Like book 1 of The Antunite Chronicles trilogy Antuna’s Story, this tale explains how insects arrive upon the circumstances described within the children’s book. It occurs millions of years after the first insects come to Poo-ponic and depicts their evolution as intelligent beings that create universities, cyborgs, and a democratic central government. It also describes how their failed democracy leads to the destruction of their planet and how a few insects that escape to Bilaluna create a utopia by learning from their failures.
How did you decide on this title?
I originally wrote Antuna’s Story and The Rise and Fall of Antocracy as a single book called Poo-ponic Plague, with the word plague referring to a perceived sickness killing off insects on Poo-ponic. However, environmental toxins, not a virus, caused the deaths.

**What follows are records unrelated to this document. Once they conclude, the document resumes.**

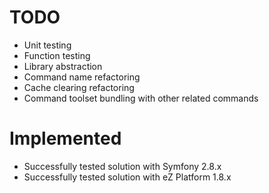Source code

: TODO
====

* Unit testing
* Function testing
* Library abstraction
* Command name refactoring
* Cache clearing refactoring
* Command toolset bundling with other related commands

Implemented
====

* Successfully tested solution with Symfony 2.8.x
* Successfully tested solution with eZ Platform 1.8.x
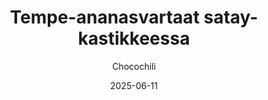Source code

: ---
title: "Tempe-ananasvartaat satay-kastikkeessa"
image: "https://vegaanibotti.lauravuo.me/2025/06/2025-06-11_small.png"
date: 2025-06-11
receipt_url: "https://chocochili.net/2017/02/tempe-ananasvartaat-satay-kastikkeessa/"
author: "Chocochili"
---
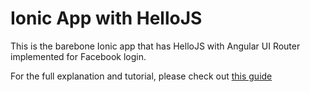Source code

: Ionic App with HelloJS
=====================

This is the barebone Ionic app that has HelloJS with Angular UI Router implemented for Facebook login. 

For the full explanation and tutorial, please check out [this guide](http://www.benjamin.my/how-to-set-up-hellojs-in-ionic-framework-with-angular-ui-router/)

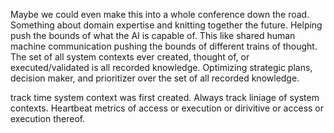 Maybe we could even make this into a whole conference down the road. Something about domain expertise and knitting together the future. Helping push the bounds of what the AI is capable of. This like shared human machine communication pushing the bounds of different trains of thought. The set of all system contexts ever created, thought of, or executed/validated is all recorded knowledge. Optimizing strategic plans, decision maker, and prioritizer over the set of all recorded knowledge.

track time system context was first created. Always track liniage of system contexts. Heartbeat metrics of access or execution or dirivitive or access or execution thereof. 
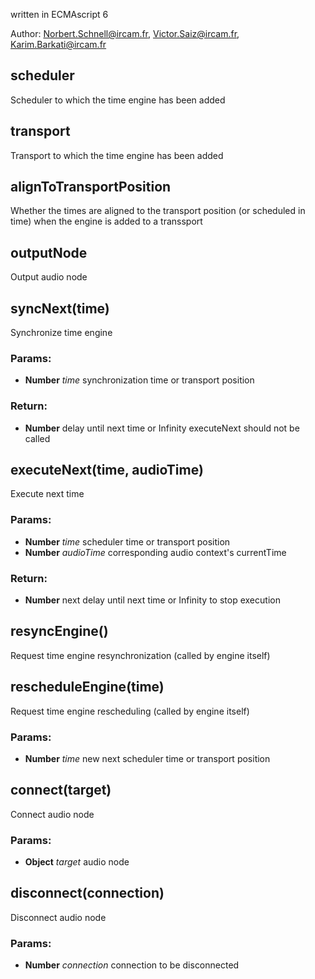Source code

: 

<!-- Start ./src/index.js -->

written in ECMAscript 6

Author: Norbert.Schnell@ircam.fr, Victor.Saiz@ircam.fr, Karim.Barkati@ircam.fr

## scheduler

Scheduler to which the time engine has been added

## transport

Transport to which the time engine has been added

## alignToTransportPosition

Whether the times are aligned to the transport position (or scheduled in time) when the engine is added to a transsport

## outputNode

Output audio node

## syncNext(time)

Synchronize time engine

### Params: 

* **Number** *time* synchronization time or transport position

### Return:

* **Number** delay until next time or Infinity executeNext should not be called

## executeNext(time, audioTime)

Execute next time

### Params: 

* **Number** *time* scheduler time or transport position
* **Number** *audioTime* corresponding audio context's currentTime

### Return:

* **Number** next delay until next time or Infinity to stop execution

## resyncEngine()

Request time engine resynchronization (called by engine itself)

## rescheduleEngine(time)

Request time engine rescheduling (called by engine itself)

### Params: 

* **Number** *time* new next scheduler time or transport position

## connect(target)

Connect audio node

### Params: 

* **Object** *target* audio node

## disconnect(connection)

Disconnect audio node

### Params: 

* **Number** *connection* connection to be disconnected

<!-- End ./src/index.js -->

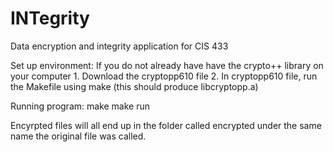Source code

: # INTegrity
Data encryption and integrity application for CIS 433

Set up environment:
    If you do not already have have the crypto++ library on your computer
	1. Download the cryptopp610 file 
	2. In cryptopp610 file, run the Makefile using make (this should produce libcryptopp.a)

Running program:
    make
    make run

Encyrpted files will all end up in the folder called encrypted under the same name the original file was called.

I wrote the original title before Covid-19 started and changed it to avoid referencing a pandemic, like the one that has tired all of us. I split the book in two when the story got too long. Then I changed the title for book 2 to reflect the creation and failure of the democracy dominated by the cyborg ants on Poo-ponic. Given the vast amount of time between the two historical epochs for this story, there was a natural break that justified splitting the story into two books.

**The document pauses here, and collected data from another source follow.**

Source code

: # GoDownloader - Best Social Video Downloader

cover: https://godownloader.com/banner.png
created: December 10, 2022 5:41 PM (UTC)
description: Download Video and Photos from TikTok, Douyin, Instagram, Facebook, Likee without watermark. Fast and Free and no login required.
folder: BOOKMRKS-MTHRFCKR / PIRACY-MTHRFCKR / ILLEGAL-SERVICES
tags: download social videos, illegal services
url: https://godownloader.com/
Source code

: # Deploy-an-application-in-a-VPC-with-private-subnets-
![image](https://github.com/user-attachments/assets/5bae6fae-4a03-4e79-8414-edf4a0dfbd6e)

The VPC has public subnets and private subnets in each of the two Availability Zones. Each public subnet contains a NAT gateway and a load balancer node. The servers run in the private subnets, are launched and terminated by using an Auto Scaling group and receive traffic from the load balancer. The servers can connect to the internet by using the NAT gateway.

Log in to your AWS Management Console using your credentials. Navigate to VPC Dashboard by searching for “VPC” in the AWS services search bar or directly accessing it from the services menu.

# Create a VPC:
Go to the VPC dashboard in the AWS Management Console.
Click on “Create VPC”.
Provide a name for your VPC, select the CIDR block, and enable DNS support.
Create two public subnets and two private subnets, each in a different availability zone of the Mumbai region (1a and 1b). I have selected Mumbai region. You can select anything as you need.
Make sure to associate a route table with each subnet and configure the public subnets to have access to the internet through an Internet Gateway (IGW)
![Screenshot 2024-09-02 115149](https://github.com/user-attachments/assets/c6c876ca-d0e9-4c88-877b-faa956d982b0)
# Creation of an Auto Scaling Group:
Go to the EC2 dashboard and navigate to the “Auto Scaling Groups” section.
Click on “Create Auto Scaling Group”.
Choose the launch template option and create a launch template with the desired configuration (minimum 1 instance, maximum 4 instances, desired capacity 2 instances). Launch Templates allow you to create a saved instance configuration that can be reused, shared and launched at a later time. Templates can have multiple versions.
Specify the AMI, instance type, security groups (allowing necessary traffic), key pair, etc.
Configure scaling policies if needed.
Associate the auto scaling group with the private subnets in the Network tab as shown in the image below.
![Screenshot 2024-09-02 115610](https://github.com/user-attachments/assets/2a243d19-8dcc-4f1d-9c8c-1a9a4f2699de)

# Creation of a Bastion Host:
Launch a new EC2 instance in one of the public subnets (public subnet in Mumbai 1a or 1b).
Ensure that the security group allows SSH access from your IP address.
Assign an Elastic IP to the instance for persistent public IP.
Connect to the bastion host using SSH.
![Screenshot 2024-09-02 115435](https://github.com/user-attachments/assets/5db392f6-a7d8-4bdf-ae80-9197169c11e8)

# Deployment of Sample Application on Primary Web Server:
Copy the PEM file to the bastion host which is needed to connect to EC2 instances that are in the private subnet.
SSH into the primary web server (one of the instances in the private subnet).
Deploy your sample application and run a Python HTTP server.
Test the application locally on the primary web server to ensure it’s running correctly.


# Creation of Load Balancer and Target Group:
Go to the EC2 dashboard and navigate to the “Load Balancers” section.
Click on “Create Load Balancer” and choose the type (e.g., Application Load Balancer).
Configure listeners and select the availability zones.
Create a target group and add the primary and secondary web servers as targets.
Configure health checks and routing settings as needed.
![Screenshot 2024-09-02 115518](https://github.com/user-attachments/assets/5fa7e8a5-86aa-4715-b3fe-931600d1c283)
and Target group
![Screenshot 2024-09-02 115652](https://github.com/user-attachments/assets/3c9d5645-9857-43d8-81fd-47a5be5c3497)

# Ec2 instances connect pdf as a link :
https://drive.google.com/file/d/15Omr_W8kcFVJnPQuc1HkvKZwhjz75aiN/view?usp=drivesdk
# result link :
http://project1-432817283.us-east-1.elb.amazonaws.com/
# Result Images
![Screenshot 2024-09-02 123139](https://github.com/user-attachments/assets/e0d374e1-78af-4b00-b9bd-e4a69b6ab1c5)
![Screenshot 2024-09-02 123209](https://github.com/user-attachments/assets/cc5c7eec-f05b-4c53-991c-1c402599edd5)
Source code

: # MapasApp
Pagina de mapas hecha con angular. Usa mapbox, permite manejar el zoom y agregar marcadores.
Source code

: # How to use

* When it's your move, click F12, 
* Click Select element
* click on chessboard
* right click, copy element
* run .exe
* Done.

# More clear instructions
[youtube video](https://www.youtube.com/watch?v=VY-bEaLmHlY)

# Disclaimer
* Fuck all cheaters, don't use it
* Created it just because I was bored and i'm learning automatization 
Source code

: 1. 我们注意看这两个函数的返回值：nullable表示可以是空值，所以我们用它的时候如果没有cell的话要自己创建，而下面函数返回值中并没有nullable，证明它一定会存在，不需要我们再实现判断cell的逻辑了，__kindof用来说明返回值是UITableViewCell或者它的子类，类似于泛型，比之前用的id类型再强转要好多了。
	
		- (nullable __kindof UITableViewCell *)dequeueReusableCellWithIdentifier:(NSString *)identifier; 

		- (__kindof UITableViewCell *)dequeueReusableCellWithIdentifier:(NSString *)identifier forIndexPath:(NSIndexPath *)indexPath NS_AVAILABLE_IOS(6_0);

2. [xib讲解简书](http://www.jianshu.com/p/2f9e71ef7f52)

Which scene or chapter in the book is your favorite? Why?
My characters’ names all reference their species to make it easier to recognize them. I named two characters after Greta Thunberg to honor her efforts to fight the climate crisis and because these characters did the same on both Poo-ponic and Bilaluna. My favorite scene is when young classmates Gretant and Thunbug first become friends. They are teamed up for a scavenger hunt, and the extroverted Thunbug uses his humor and sensitivity to charm the intensely shy Gretant into letting go of her fears and anxieties enough to allow another individual into her sheltered life. They learn quickly in this scene to accept their differences and discover that they have similar interests that forge a lifelong bond that allows each other to grow.
What do you hope readers will take away from this story?
The story is an allegory about how simple it is for a democracy to fail and how this eventuality can lead to dire consequences. I hope the readers will take away how fragile our world is now, with failing democracies in many countries, and a rapidly approaching environmental catastrophe.
What makes this book important right now?
The book is essential as the world’s most powerful country narrowly escaped a constitutional crisis that could have ended democratic rule and still faces that threat. Our world is also at an inflection point where if we continue to ignore or not act quickly enough to reverse climate change, we will face an environmental catastrophe. The Rise and Fall of Antocracy is an allegory that shows where such folly could lead.
How does your faith life/ethical outlook inform your writing?
The underlying theme in this book is a struggle between aggression and altruism, or authoritarianism and insectism. Insectism is a political philosophy on Poo-ponic and Bilaluna that stresses benevolence and treating others how you wish they would treat you. This ideal reflects my views on the importance of humanism in our society and across cultures worldwide.
Do you try more to be original or to deliver to readers what they want?
I felt my message was more important than current literary trends, and I wrote more about what I think readers need rather than what they want. Although the books in this trilogy resemble allegories from the past, they do reflect a style more in keeping with modern trends with a faster pace, complex character arcs, and more action scenes.
What book or books have had a strong influence on you or your writing?
Although I often read thrillers, I am also drawn to allegories and dystopian novels, which have had the most substantial influence on my writing. With allegories, I enjoy books that were purported to be, or were perceived as, children’s books but had more profound messages that only young adults or adults would understand. I would say that each of the books in my trilogy was deeply influenced by three classics, including Watership Down by Richard Adams, and Animal Farm by George Orwell, both allegories, and Brave New World by Aldous Huxley, a dystopian tale.